И поэтому нас быстренько передислоцировали в Кронштадт. Моих врачей всех забрали, меня, конечно, перевели туда, а Мишку этого, не взяли. Ему сказали, что для майора должности нет, и штаты все укомплектованы. Он бегал, бегал, и жаловался, и просил, чтобы его куда-нибудь взяли, а его совсем из армии выгнали.
Выслуживался, но перестарался. Сволочь какая, а?
Все знали, что я в плену побывал. И меня проверяли... Потом, когда я в Днепропетровске был, мне сказали:
- Хорошо, что ты фамилию и имя не менял. У тебя только год рождения был изменен с 22-го на 26-й.
Так что интересно, вот какие судьбы-то бывают. Зараза такая, слава Богу, я с ним ни разу больше не встречался.

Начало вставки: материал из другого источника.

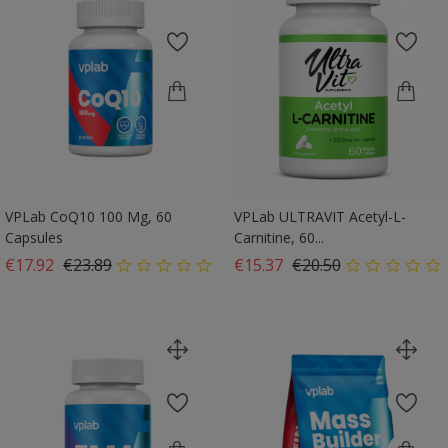
VPLab CoQ10 100 Mg, 60
VPLab ULTRAVIT Acetyl-L-
Capsules
Carnitine, 60...
Regular price
Price
Regular price
Price
€17.92
€23.89
€15.37
€20.50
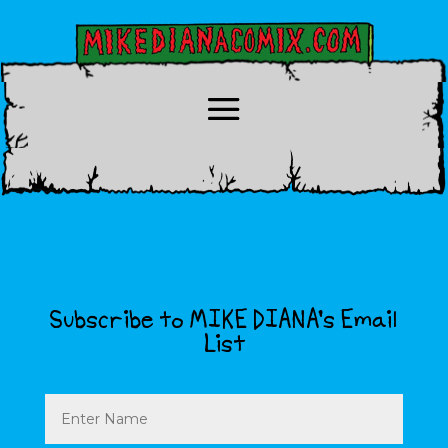
Subscribe to MIKE DIANA’s Email
List
Name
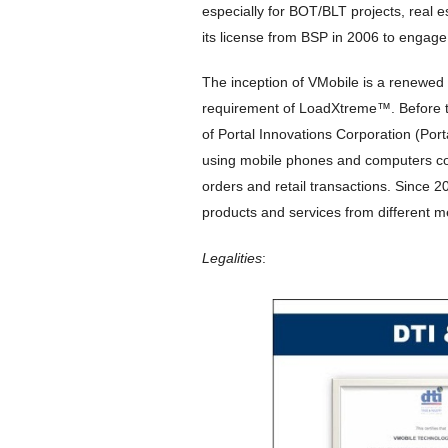
especially for BOT/BLT projects, real e
its license from BSP in 2006 to engage
The inception of VMobile is a renewed
requirement of LoadXtreme™. Before t
of Portal Innovations Corporation (Port
using mobile phones and computers con
orders and retail transactions. Since
products and services from different m
Legalities
:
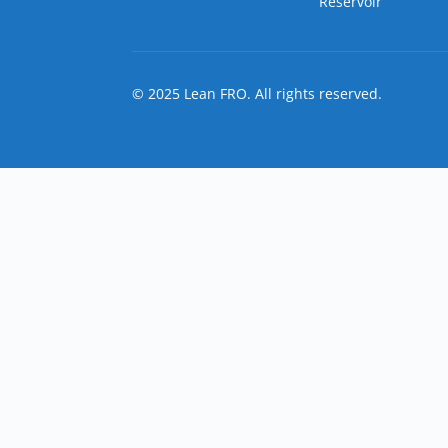
Reservoir
© 2025 Lean FRO. All rights reserved.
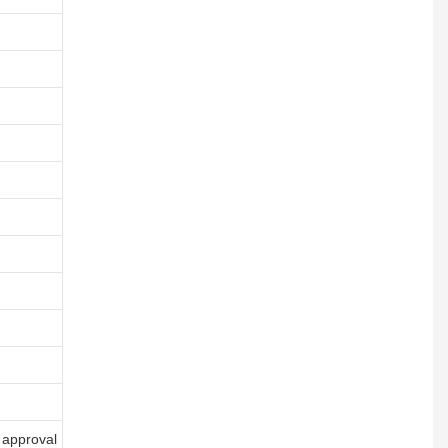
 approval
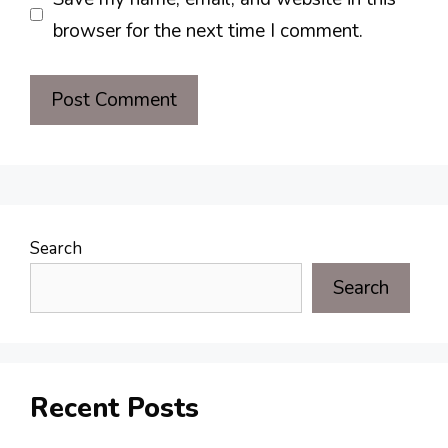
browser for the next time I comment.
Search
Search
Recent Posts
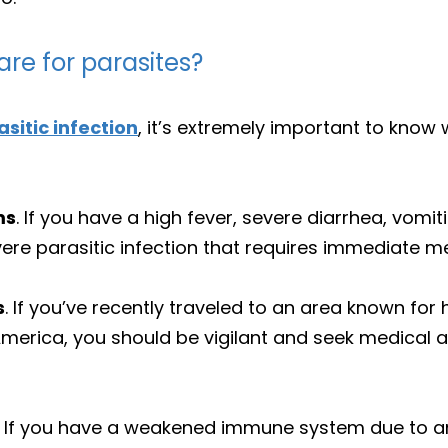
re for parasites?
asitic infection
, it’s extremely important to know 
ms
. If you have a high fever, severe diarrhea, vomi
ere parasitic infection that requires immediate me
s
. If you’ve recently traveled to an area known for 
 America, you should be vigilant and seek medical 
. If you have a weakened immune system due to an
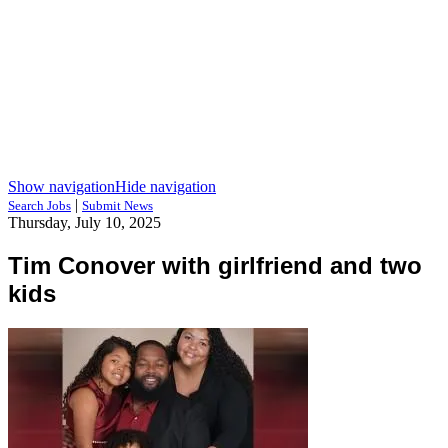
Show navigation
Hide navigation
|
Search Jobs
Submit News
Thursday, July 10, 2025
Tim Conover with girlfriend and two
kids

– А где Вы работали после 54-го?
В 442-м окружном госпитале, это около Смольного. Меня поставили на полковничью должность, и я успел получить звание. Возраст, и выслуга у меня был предельные, и я сам попросил, чтобы меня уволили. Это было лет 30 тому назад. А потом меня пригласили в спецсанчасть Научно-производственного объединения «Уран».
Сейчас это - «Гидроприбор». На Большой Сампсониевской улице, недалеко от Военно-Медицинской академии.

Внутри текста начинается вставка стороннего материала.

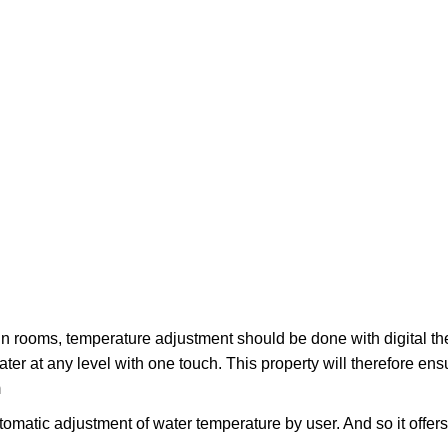
in rooms, temperature adjustment should be done with digital th
ater at any level with one touch. This property will therefore ens
m
tomatic adjustment of water temperature by user. And so it offer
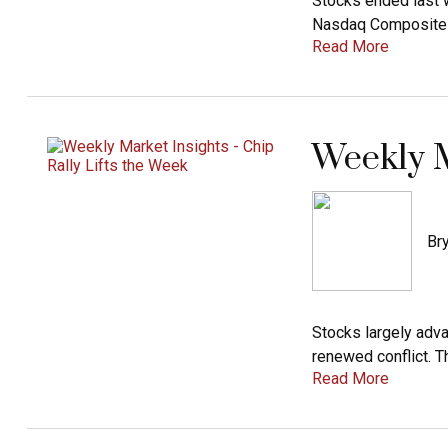
Stocks ended last w
Nasdaq Composite In
Read More
Weekly M
Bry
Stocks largely adv
renewed conflict. T
Read More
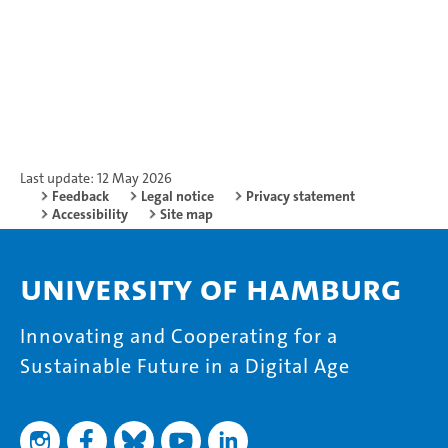
Last update: 12 May 2026
Feedback
Legal notice
Privacy statement
Accessibility
Site map
University of Hamburg
Innovating and Cooperating for a
Sustainable Future in a Digital Age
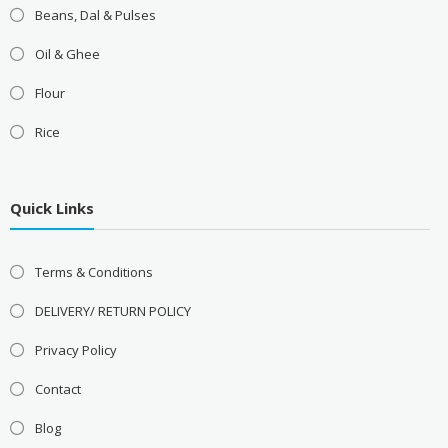
Beans, Dal & Pulses
Oil & Ghee
Flour
Rice
Quick Links
Terms & Conditions
DELIVERY/ RETURN POLICY
Privacy Policy
Contact
Blog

Я проработал там 27 лет терапевтом. Мои больные , до сих пор, меня узнают. И мне там хорошо было
– Вы вообще часто встречаетесь с ветеранами?
Один раз в месяц на «Авроре». Из тех, с кем был знаком тогда, никого в живых не осталось. Никого…
А теперь-то сослали моряков наших в Кронштадт. И мы теперь остались там сиротами. Адмиралы тоже перестали ходить на встречи...
А теперь никто, ну что, осталось нас совсем уже немного. Вот последний раз по понедельникам, каждый последний понедельник месяца мы собираемся на Авроре. Я отпрашивался с работы, уходил к ним, посидели, поговорили.
Грустим о том, что теряем престиж нашей страны, Вооруженные силы. Ничего не понимаю, что делается у нас сейчас.
Вооруженные-то силы нельзя же разрушать. Ну, нельзя же. А что делается у нас в Академии. Всех выгоняют офицеров. Так же тоже нельзя.
Я могу только одно сослаться, правда, мы тоже немножко офицеров сделали больше, чем нам надо было. Но это же с учетом развертывания.
– А вы с ветеранскими организациями как-то работаете?
Нет. Я работаю со школами, колледжами, училищами. Этого мне достаточно.